Start of Text block

I have a dataset that looks like that:
There are 15 unique values in the column 'query id', so I am trying to create new dataframes for each unique value. I thought of having a loop for every unique value in column 'query id' with a code like this:
df_list = []
i = 0
for x in df['query id'].unique():
df{i} = pd.DataFrame(columns=df.columns)
df_list.append()
i =1
But I am definitely doing something wrong there and got stuck. Do you have any ideas of how to do that?
Sample dataset:
relevance query id 1 2 3
1 WT04-170 10 40 80
1 WT04-170 20 60 70
1 WT04-176 30 70 50
1 WT04-176 40 90 20
1 WT04-173 50 100 10
CodePudding user response:
Pandas has a built-in function for iterating unique values in a column and selecting the matching rows. The function is groupby
In your case, you can create the dictionary as a one-liner using:
dfs = {query_id: grp.copy() for query_id, grp in df.groupby("query id")}
Once you have your dictionary of dataframes, you can access each one using the query id as your key:
my_df = dfs["WT04-170"] # Access each dataframe using the appropriate key
my_df.describe() # Do your work with the dataframe here
CodePudding user response:
Does something like this help?
df_list = []
for x in set(df['query id'].to_list()):
df = df[df['query id'] == x].copy()
df_list.append(df)
CodePudding user response:
It sounds like what you want is a filtered dataframe for each unique query id. So you would end up with 15 dataframes, each containing only the rows for that specific query id from the combined df. Is that right?
In that case, your approach is close, but you could just filter the df in your loop. I also used a dict to store the resulting dataframes too, but you could do it with the list as well.
If my understanding of what you're looking for is correct, I think this should work for you:
df_dict = {}
for (i,x) in enumerate(df['query id'].unique()):
df_dict[i] = df[df['query id']==x].copy()
You could also just use the query_ids as the dict keys too, like this:
df_dict = {}
for x in df['query id'].unique():
df_dict[x] = df[df['query id']==x].copy()

End of Text block

[Task requirements]
1 - Quote the pandas thread from "If my understanding" up to and including "df_dict[x] = df[df['query id']==x].copy()".
2 - Answer these questions about the pandas thread.
(a) How many unique values does the 'query id' column contain?
(b) Which built-in pandas function does the first reply name for iterating unique values in a column?
(c) What key does the first reply use in its example of accessing one dataframe?
The listing that comes next is separate material from the pandas thread.

Start of Material provided

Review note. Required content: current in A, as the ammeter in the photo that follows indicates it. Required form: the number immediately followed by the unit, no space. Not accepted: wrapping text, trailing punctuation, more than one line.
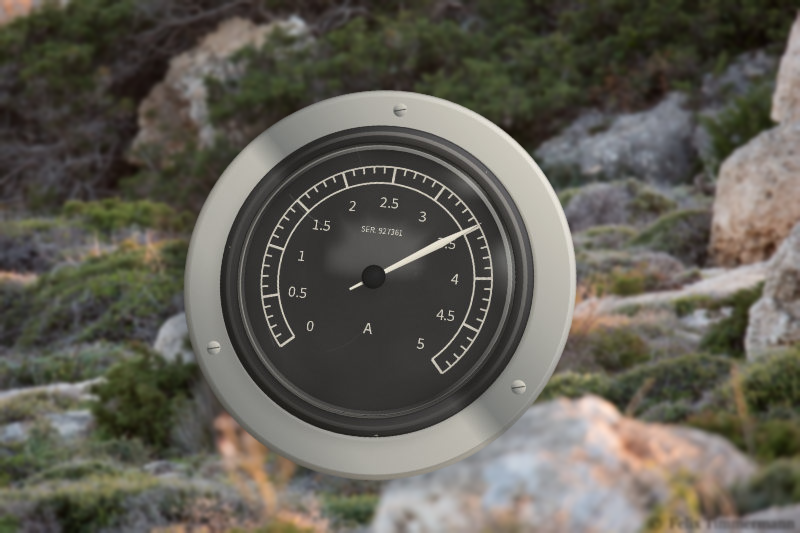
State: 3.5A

End of Material provided
Start of Material provided

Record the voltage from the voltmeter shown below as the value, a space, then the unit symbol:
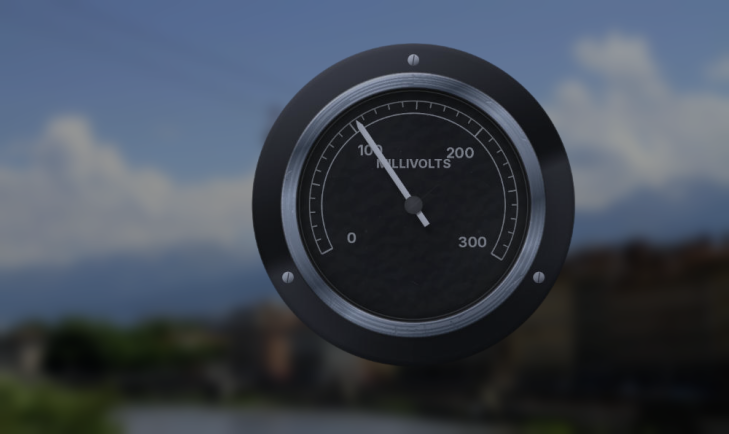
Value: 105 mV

End of Material provided
Start of Material provided

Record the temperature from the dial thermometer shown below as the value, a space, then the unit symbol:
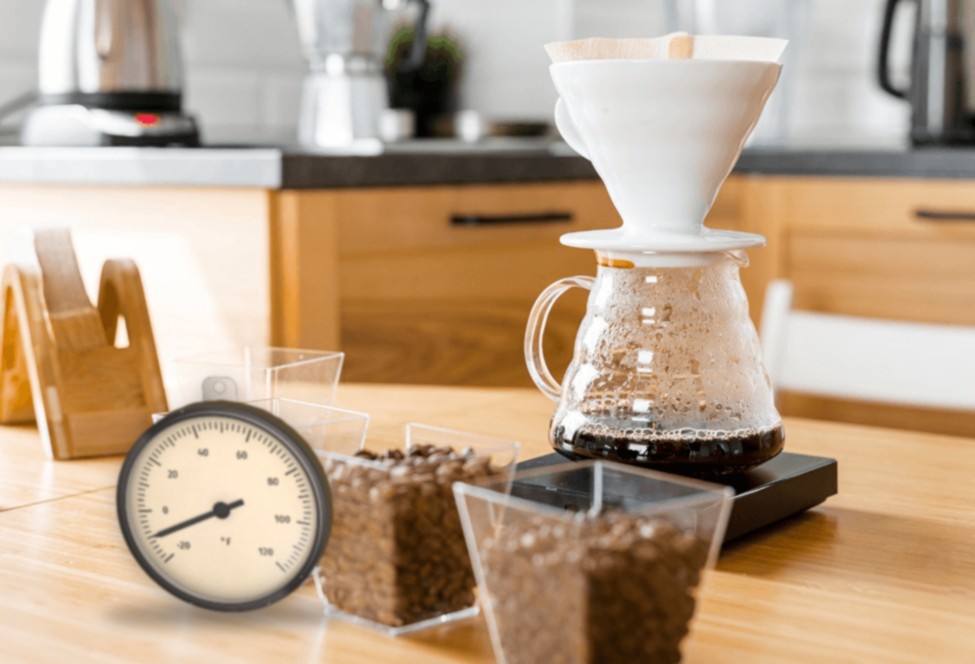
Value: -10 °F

End of Material provided

[Expected responses]
1 -
If my understanding of what you're looking for is correct, I think this should work for you:
df_dict = {}
for (i,x) in enumerate(df['query id'].unique()):
df_dict[i] = df[df['query id']==x].copy()
You could also just use the query_ids as the dict keys too, like this:
df_dict = {}
for x in df['query id'].unique():
df_dict[x] = df[df['query id']==x].copy()

2 -
(a) 15
(b) groupby
(c) "WT04-170"